Monday, June 8, 2009

Ma course en image



Le stress se fait sentir, on s'habille, fait réchauffer la moto (pour essayer de limiter les problèmes d'embrayage qui glisse), son s'assure que tout fonctionne rondement côté mécanique. L'heure du départ approche.




Suite à mon premier bon départ du weekend, je réussis à passer de 16è (ma position sur la ligne de départ) à 4è overall (premier ou deuxième dans la classe F2) en 1 tour.

Pour la première fois en 2 jours, mon embrayage n'a pas glissé durant les premiers tours de la course. Les précieux conseil de Maxpat82 ont porté fruit.




Deuxième tour, le désastre.

Au virage 4, le premier gauche du circuit, j'arrive trop fort pour les conditions (circuit légèrement mouillé, pneus froids et passablement détruit) en essayant de protéger ma position. S'en suit un début de "highside", que je parviens à sauver, mais je ne peux éviter la sortie de piste, et je me retrouve loins, très loins, dans le champs. Quand je réintègre le circuit, je suis dernier (18è).




La remonté.

À partir de là, c'est l'attaque pour limiter les dégats. Je prends les conséquences de mon erreur avec beaucoups de sérénité, me disant que je vais avoir bien du plaisir à remonter les pilotes plus lent.

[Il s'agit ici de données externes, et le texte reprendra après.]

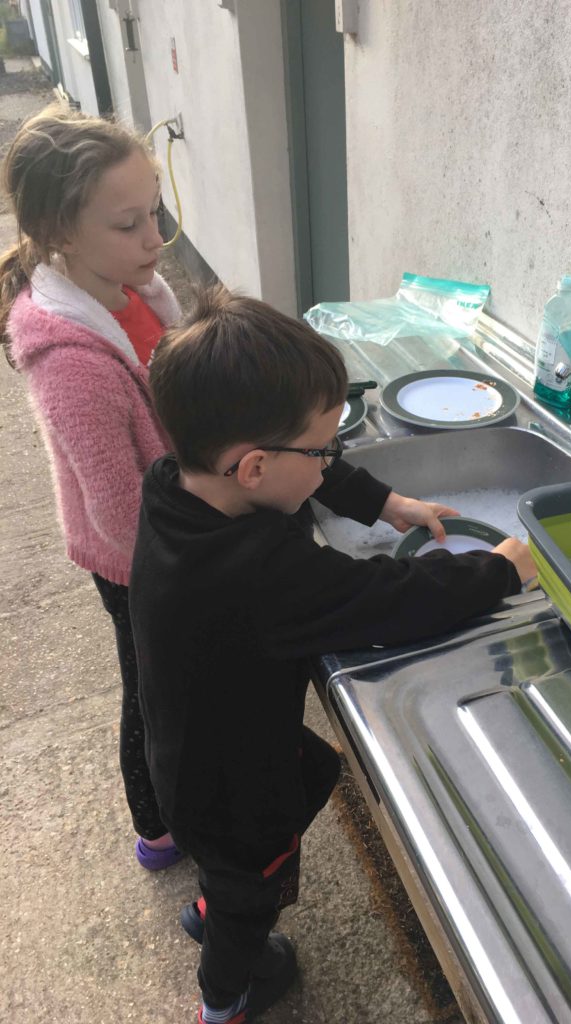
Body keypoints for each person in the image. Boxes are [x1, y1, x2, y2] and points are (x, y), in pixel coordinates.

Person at [130, 286, 538, 1023]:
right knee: (252, 891)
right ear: (252, 467)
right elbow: (390, 597)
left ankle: (211, 905)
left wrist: (390, 504)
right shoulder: (256, 575)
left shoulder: (177, 485)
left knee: (231, 878)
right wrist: (504, 568)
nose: (331, 460)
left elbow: (314, 474)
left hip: (189, 752)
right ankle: (224, 994)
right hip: (231, 791)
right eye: (323, 447)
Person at [0, 105, 185, 870]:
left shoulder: (131, 287)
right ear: (62, 233)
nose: (155, 239)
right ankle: (157, 828)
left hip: (177, 528)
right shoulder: (69, 363)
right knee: (147, 690)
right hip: (137, 557)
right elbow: (120, 511)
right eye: (128, 223)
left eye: (156, 213)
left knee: (168, 681)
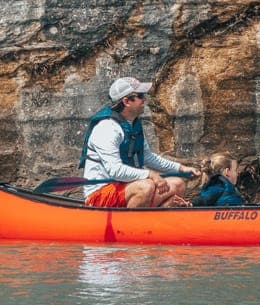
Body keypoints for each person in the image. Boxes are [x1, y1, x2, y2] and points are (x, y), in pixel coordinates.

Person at [78, 77, 200, 207]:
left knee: (178, 184)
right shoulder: (107, 128)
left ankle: (152, 224)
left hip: (126, 187)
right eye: (140, 96)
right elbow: (115, 171)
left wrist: (181, 168)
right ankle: (128, 226)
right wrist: (150, 174)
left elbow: (147, 157)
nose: (144, 99)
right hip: (99, 195)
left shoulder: (133, 125)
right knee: (145, 186)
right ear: (126, 101)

Je n'ai plus aucune idée de ma position en piste, tout ce que je sais, c'est que plus les tours passes, plus les pilotes devant moi sont rapide, et plus les conditions ce déteriorent.




Ca glisse!

Après avoir passé près du "highside" pour une deuxième fois dans ma course, cette fois ci à la sortie du virage 5, je réduis le rythme. Je commence à craindre sérieusement la fin désastreuse potentielle de ma course si je continue au même rythme.

Le numéro #355, A. Fournier ne semble pas d'accord avec cette approche, et tente un dépassement pour reprendre sa place en me faisant l'intérieur au virage 2, où je freine notablement trop tôt (mais où je conserve un très bon corner speed). Il se ravise, et me cède le virage après m'avoir montré sa roue avant. Le tout ce fait d'une façon très "clean".

À partir de ce moment, pour reprendre l'expression de Ben Spies, "I just put my head down".

Plus de considération pour les pneus détruits, plus de considération pour la pluie qui augmente et les drapeaux jaune et rouge qui commencent à apparaitre, Fournier est derrière moi, j'entends bien le garder là!




À force de pousser, et n'osant pas regarder derrière moi pour vérifier la proximité de mon poursuivant, je rattrape un autre courreur, le Ducati #29 de R. Marshall qui par hazard est notre voisin d'en face dans les paddocks.

Je réussis à lui faire l'intérieur sur les freins au virage 5, le même endroit où j'avais passé Fournier plus tôt. Malgré une ligne affreuse en sortie, je réussi à conserver l'avantage. Plus que quelques tours, si tout réussi à tenir.




Finalement, le drapeau blanc et bleu, le dernier tour. Un dernier effort, personne ne semble tenter d'attaque, mais je n'ai aucune idée de mon avance sur mes poursuivants. Pas le temps de regarder derrière.

Et enfin, le drapeau à damier. J'ai réussi!

Je n'ai aucune idée de ma position, Fournier et Marshall sont plus loins que je ne le craignais.


En rentrant au puits, je suis acceuillis par mes cooéquipiers, qui doivent ce préparer pour leur course. Ils m'annoncent ma 4è place dans ma catégorie, un bon résultat pour les circonstances, mais avoir manqué le podium me laisse quand même un goût amer.


Mes 2 principaux adversaires passent me voir, on se félicite, tout les dépassement ayant été propre, la camaraderie est "uplifting".

Quel début de saison, quel premier weekend de course à vie!



Un énorme merci à Marylène pour avoir passé une bonne partie du weekend seule parmis l'herbe haute dans les champs pour saisir sur photo ces moments intenses.